** Excerpt to read **
____
This is surprising enough; but more remains behind. Dining shortly afterwards with M. des Armoises, member of one of the oldest families in Lorraine, Father Vignier was invited to look over the family archives, that he might satisfy his curiosity regarding certain ancestors of his host. And on looking over the family register, what was his astonishment at finding a contract of marriage between Robert des Armoises, Knight, and Jeanne d'Arcy, the so-called Maid of Orleans!
In 1740, some time after these occurrences, there was found, in the town hall of Orleans, a bill of one Jacques l'Argentier, of the year 1436, in which mention is made of a small sum paid for refreshments furnished to a messenger who had brought letters from the Maid of Orleans, and of twelve livres given to Jean du Lis, brother of Jeanne d'Arc, to help him pay the expenses of his journey back to his sister. Then come two charges which we shall translate literally. "To the sieur de Lis, 18th October, 1436, for a journey which he made through the said city while on his way to the Maid, who was then at Erlon in Luxembourg, and for carrying letters from Jeanne the Maid to the King at Loicher, where he was then staying, six livres." And again: "To Renard Brune, 25th July, 1435, at evening, for paying the hire of a messenger who was carrying letters from Jeanne the Maid, and was on his way to William Beliers, bailiff of Troyes, two livres."
____
** Given data **
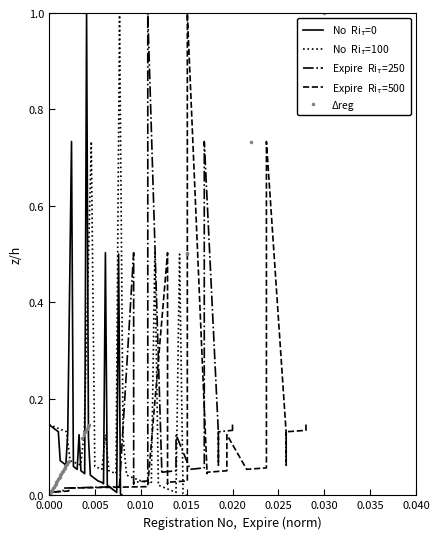

True or false: Expire  Ri$_τ$=500 and No  Ri$_τ$=0 intersect in this chart.

False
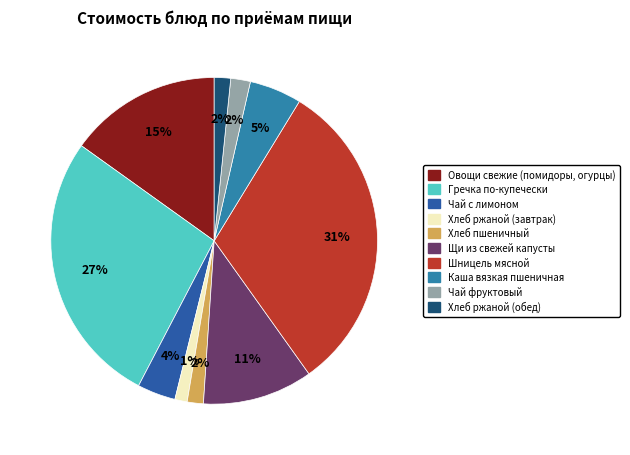

Between Шницель мясной and Каша вязкая пшеничная, which is larger?

Шницель мясной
____
** Goal of the exercise **
From the passage about the Maid of Orleans, list every sum of money that is stated in livres, along with the person it was given or paid to.

** Answer section **
- Twelve livres, given to Jean du Lis, brother of Jeanne d'Arc
- Six livres, paid to the sieur de Lis
- Two livres, paid to Renard Brune